Tal como o próprio título deste organismo de trabalho indica, trata-se de um comité de conselho ao secretário-geral das Nações Unidas. O que nos é pedido é, sobretudo, que façamos uma análise do que se verifica com esta forma de inovação, e que o façamos de modo muito equilibrado. Em primeiro lugar, pedem-nos que tracemos um quadro sobre quais podem ser os grandes benefícios destas tecnologias para a humanidade. Pensamos na maior capacidade de cura, nas oportunidades de criação de novas formas de riqueza. Mas também nos é pedido que avaliemos os riscos, não só pelas desigualdades que podem aumentar, mas porque, especialmente nas formas mais recentes de Inteligência Artificial, como a que foi mencionada — ChatGpt — dispomos de uma máquina capaz de “narrar”, de contar histórias, e as histórias podem ajudar a moldar a opinião pública. Portanto, esta máquina pode ser utilizada para fins que não são propriamente positivos, como aumentar o ódio social ou criar inimigos onde eles não existem. Uma máquina que pode influenciar deste modo a opinião pública é claramente uma máquina que deve ser vigiada com muita atenção, especialmente pelos organismos que desejam colaborar para a paz global ou para o desenvolvimento equitativo. A tarefa do comité da Onu consiste também em oferecer uma eventual moldura em cujo contexto se possam promover acordos internacionais baseados em plataformas de valores que ajudem este instrumento a ser um tipo de desenvolvimento, não apenas uma forma de lucro para poucos.
A Igreja não se subtrai ao debate sobre a Inteligência Artificial. Isto é demonstrado também pelo seu compromisso pessoal. Também a Santa Sé trabalha em vários âmbitos desta fronteira. As mensagens do Papa para o Dia mundial da paz e para o Dia mundial das comunicações sociais têm como tema precisamente a Inteligência Artificial. Qual é a contribuição mais importante que a Igreja pode oferecer?
A Igreja entende-se como “perita em humanidade”. É uma instituição que, como tal, está presente em toda a parte. Recolher e oferecer a vida do homem de hoje em todas as suas grandes aspirações, os seus sonhos, mas também as suas fragilidades e os seus receios, é o primeiro terreno fértil onde a Igreja oferece uma reflexão ao mundo inteiro.
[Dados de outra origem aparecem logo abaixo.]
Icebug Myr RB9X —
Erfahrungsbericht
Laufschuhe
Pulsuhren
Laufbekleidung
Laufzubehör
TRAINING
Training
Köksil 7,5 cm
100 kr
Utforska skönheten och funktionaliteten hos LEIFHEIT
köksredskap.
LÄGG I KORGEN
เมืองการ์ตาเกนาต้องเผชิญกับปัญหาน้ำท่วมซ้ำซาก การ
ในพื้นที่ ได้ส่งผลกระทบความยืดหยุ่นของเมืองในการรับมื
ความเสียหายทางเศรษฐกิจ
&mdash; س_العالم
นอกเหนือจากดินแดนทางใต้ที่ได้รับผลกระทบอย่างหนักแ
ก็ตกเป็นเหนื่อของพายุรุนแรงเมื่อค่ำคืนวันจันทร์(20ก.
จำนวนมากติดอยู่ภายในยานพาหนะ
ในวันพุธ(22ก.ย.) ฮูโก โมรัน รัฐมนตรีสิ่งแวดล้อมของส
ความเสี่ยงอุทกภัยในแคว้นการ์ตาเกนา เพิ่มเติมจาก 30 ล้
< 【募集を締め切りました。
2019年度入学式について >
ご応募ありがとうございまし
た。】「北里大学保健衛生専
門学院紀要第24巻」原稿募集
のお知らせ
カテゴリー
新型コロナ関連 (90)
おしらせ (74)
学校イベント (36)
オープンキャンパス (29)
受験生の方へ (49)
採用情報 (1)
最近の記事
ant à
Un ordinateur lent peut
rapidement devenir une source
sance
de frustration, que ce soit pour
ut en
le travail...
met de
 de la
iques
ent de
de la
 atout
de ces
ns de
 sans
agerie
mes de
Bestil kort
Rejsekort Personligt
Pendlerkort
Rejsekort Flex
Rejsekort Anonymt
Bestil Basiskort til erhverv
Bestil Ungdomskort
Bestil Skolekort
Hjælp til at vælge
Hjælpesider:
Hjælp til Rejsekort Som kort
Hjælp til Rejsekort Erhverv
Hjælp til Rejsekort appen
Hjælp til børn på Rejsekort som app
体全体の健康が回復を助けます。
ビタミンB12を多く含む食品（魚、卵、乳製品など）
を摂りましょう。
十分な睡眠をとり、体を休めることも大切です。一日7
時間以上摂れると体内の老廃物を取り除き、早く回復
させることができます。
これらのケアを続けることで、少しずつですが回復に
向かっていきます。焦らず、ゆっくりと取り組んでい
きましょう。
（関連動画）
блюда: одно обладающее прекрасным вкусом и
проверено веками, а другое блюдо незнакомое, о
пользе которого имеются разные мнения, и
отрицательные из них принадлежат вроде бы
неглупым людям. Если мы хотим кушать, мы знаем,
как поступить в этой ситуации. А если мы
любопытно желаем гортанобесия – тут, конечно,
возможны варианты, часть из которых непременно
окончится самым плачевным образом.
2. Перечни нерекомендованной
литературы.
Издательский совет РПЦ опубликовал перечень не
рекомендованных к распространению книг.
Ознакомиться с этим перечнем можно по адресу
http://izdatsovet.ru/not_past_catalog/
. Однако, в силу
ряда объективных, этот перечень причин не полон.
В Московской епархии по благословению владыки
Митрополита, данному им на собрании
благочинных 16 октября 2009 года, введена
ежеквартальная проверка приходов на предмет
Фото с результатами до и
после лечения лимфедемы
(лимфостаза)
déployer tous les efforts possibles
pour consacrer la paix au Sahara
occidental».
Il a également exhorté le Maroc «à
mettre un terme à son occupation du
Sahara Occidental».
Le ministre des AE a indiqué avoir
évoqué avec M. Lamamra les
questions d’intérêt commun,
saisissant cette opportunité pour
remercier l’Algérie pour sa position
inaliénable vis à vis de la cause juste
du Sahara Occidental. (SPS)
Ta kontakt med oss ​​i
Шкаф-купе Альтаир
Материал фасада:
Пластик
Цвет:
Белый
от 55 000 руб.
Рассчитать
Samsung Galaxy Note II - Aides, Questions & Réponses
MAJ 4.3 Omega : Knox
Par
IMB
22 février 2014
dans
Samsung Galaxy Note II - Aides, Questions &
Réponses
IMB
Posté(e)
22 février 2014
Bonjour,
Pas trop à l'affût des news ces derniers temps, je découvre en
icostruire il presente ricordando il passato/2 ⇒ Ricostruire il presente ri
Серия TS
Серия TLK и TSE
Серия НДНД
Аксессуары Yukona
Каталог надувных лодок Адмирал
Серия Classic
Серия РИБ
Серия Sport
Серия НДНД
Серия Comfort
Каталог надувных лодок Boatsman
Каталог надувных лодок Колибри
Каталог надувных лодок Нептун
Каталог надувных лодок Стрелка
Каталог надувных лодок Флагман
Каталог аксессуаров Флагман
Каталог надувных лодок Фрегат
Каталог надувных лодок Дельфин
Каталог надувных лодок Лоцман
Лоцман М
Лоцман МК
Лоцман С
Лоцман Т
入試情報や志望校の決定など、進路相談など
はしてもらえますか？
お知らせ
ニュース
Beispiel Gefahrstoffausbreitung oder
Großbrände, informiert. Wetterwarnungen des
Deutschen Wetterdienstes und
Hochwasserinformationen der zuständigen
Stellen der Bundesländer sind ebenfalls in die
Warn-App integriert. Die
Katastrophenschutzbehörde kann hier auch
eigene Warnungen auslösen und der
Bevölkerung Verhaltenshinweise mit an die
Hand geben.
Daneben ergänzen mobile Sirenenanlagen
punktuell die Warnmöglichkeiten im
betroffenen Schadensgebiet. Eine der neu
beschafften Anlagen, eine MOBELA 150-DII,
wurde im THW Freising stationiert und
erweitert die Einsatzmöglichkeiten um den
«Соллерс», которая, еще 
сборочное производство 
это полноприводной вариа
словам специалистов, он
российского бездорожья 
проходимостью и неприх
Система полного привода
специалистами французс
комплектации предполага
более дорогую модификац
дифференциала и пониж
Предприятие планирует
Desde 2020, este tema habita e toca de várias maneiras as reflexões da Santa Sé. É claro que, como todas as grandes questões, também esta deve amadurecer no encontro desta riqueza de humanidade que vem de baixo, da presença pastoral, e desta capacidade de reflexão ligada inclusive ao Evangelho e à teologia. Esta grande atenção surge num momento em que o Santo Padre quis dar grande relevância a alguns temas globais, como o cuidado da Casa comum e a fraternidade. O cuidado da Casa comum e a fraternidade poderiam ser duas das grandes perspetivas, onde a Igreja oferece a sua contribuição singular, original e positiva para este debate. Não é suficiente apenas a contribuição política e industrial. Esta contribuição de humanidade, de uma humanidade que vive num ambiente, numa casa que é o nosso planeta, onde vivemos como irmãos, é uma contribuição de “humanização” da Inteligência Artificial, ou seja, de transformação do progresso em autêntico desenvolvimento humano, hoje tão necessário.